C’est vous dire l’importance qu’avait Kalidou Fadiga dans le jeu des lions. Quand tout paraissait compliqué, c’est grâce à la magie de son pied gauche que tout finissait par se décanter.
Un peu plus tôt à Serelele en 1/4 de finale de la CAN 2000, il ouvrait le score, après avoir amorti le centre d’Henry Camara à la 7e minute, puis fusillait le gardien Nigérian. Un but d’anthologie à enseigner dans les écoles et qui démontre toute sa maîtresse technique.
Au mondial 2002, il aura également était passeur décisif contre le Danemark sur le but de Salif Diao. Contre l’Urugay, en plus d’avoir était aussi passeur décisif pour Pape Bouba Diop, il marquait le 1er but sur penalty à la 20e permettant au Sénégal de mener au score.
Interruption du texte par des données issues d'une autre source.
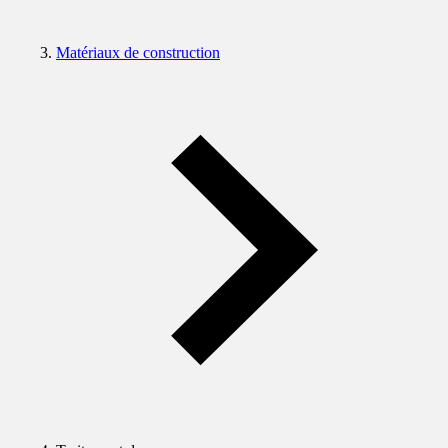
Matériaux de construction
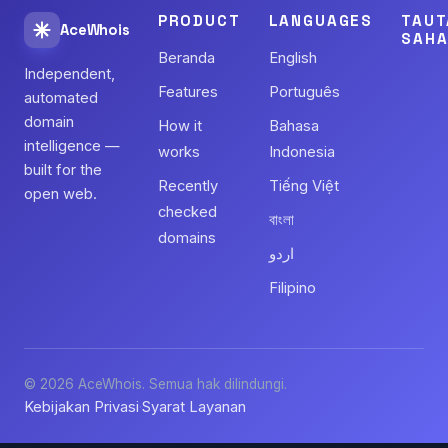
PRODUCT
LANGUAGES
TAUT
AceWhois
SAHA
Beranda
English
Independent,
Features
Português
automated
domain
How it
Bahasa
intelligence —
works
Indonesia
built for the
Recently
Tiếng Việt
open web.
checked
বাংলা
domains
اردو
Filipino
© 2026 AceWhois. Semua hak dilindungi.
Kebijakan Privasi
Syarat Layanan
·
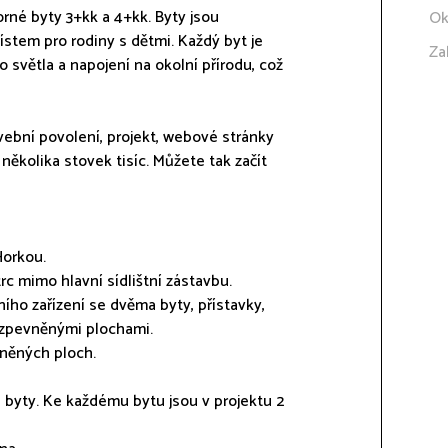
orné byty 3+kk a 4+kk. Byty jsou
Ok
stem pro rodiny s dětmi. Každý byt je
Za
 světla a napojení na okolní přírodu, což
vební povolení, projekt, webové stránky
několika stovek tisíc. Můžete tak začít
Horkou.
trc mimo hlavní sídlištní zástavbu.
ho zařízení se dvěma byty, přístavky,
 zpevněnými plochami.
vněných ploch.
é byty. Ke každému bytu jsou v projektu 2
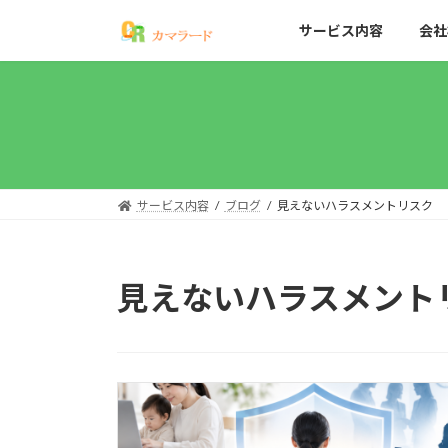
コ
ナ
サービス内容
会社
ン
ビ
テ
ゲ
ン
ー
ツ
シ
へ
ョ
ス
ン
キ
に
ッ
移
サービス内容
ブログ
見えないハラスメントリスク
プ
動
見えないハラスメント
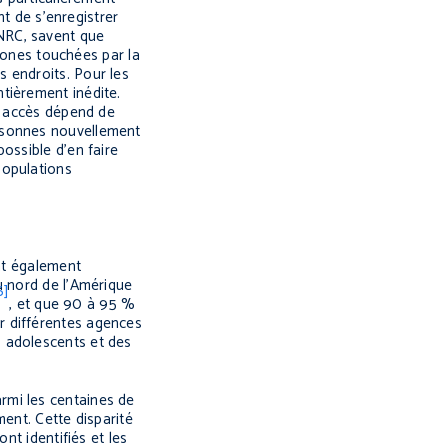
nt de s’enregistrer
NRC, savent que
 zones touchées par la
 endroits. Pour les
tièrement inédite.
et accès dépend de
ersonnes nouvellement
ossible d’en faire
populations
ent également
u nord de l’Amérique
6]
, et que 90 à 95 %
r différentes agences
s adolescents et des
rmi les centaines de
ent. Cette disparité
nt identifiés et les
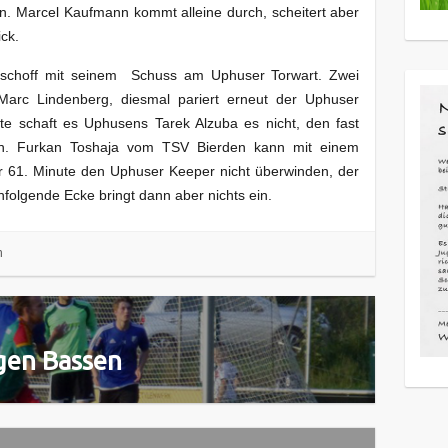
n. Marcel Kaufmann kommt alleine durch, scheitert aber
ck.
Bischoff mit seinem Schuss am Uphuser Torwart. Zwei
Marc Lindenberg, diesmal pariert erneut der Uphuser
te schaft es Uphusens Tarek Alzuba es nicht, den fast
en. Furkan Toshaja vom TSV Bierden kann mit einem
 61. Minute den Uphuser Keeper nicht überwinden, der
hfolgende Ecke bringt dann aber nichts ein.
n
gen Bassen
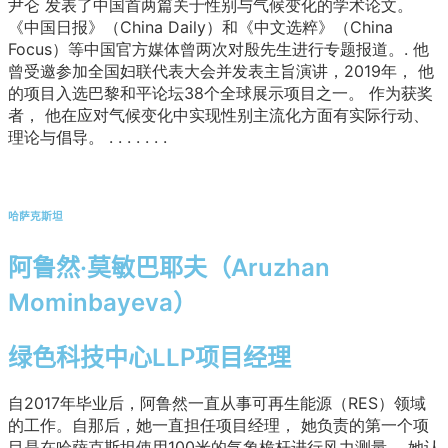
尹仑
发表了中国首两篇关于性别与气候变化的学术论文。
《中国日报》（China Daily）和《中文选粹》（China
Focus）等中国官方媒体曾两次对殷先生进行专题报道。
.
他
曾受邀参加全国妇联代表大会并发表主旨演讲，
2019年，
他
的项目入选巴黎和平论坛38个全球展示项目之一。
作为获奖
者，
他在应对气候变化中实现性别主流化方面有实际行动、
理论与倡导。
.
.
.
.
.
.
.
哈萨克斯坦
阿鲁然·莫敏巴耶夫（Aruzhan
Mominbayeva）
绿色科技中心LLP项目经理
自2017年毕业后，阿鲁然一直从事可再生能源（RES）领域
的工作。自那后，她一直担任项目经理，
她负责的第一个项
目是在哈萨克斯坦使用100米的气象桅杆进行风力测量。
她认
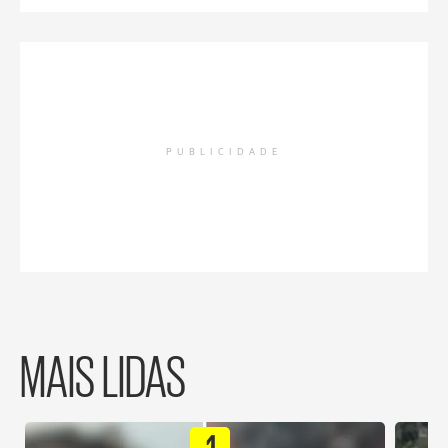
PUBLICIDADE
MAIS LIDAS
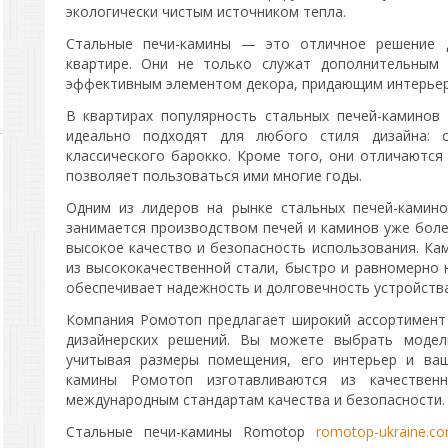
экологически чистым источником тепла.
Стальные печи-камины — это отличное решение 
квартире. Они не только служат дополнительным 
эффективным элементом декора, придающим интерьер
В квартирах популярность стальных печей-каминов
идеально подходят для любого стиля дизайна: 
классического барокко. Кроме того, они отличаются
позволяет пользоваться ими многие годы.
Одним из лидеров на рынке стальных печей-камин
занимается производством печей и каминов уже боле
высокое качество и безопасность использования. Ка
из высококачественной стали, быстро и равномерно 
обеспечивает надежность и долговечность устройства
Компания Ромотоп предлагает широкий ассортимент
дизайнерских решений. Вы можете выбрать модел
учитывая размеры помещения, его интерьер и ваш
камины Ромотоп изготавливаются из качествен
международным стандартам качества и безопасности.
Стальные печи-камины Romotop
romotop-ukraine.co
Suspendu contre la Suède, il aurait pu être le sauveur du Sénégal en 1/4 de finale contre la Turquie si Henry Camara n’avait pas barré son but sur la ligne de but.
Beaucoup pensent qu’El Hadji Diouf était le meilleur joueur de cette génération. Mais, en réalité, le moteur de cette équipe se nomme Khalidou Fadiga. Après le mondial, ses problèmes cardiaques l’ont éloignés des terrains alors qu’il s’apprêtait à signer avec l’Inter de Milan. C’est là où a commencé la descente aux enfers de la Génération 2002. Fadiga plus qu’un maître à jouer était l’âme de cette équipe.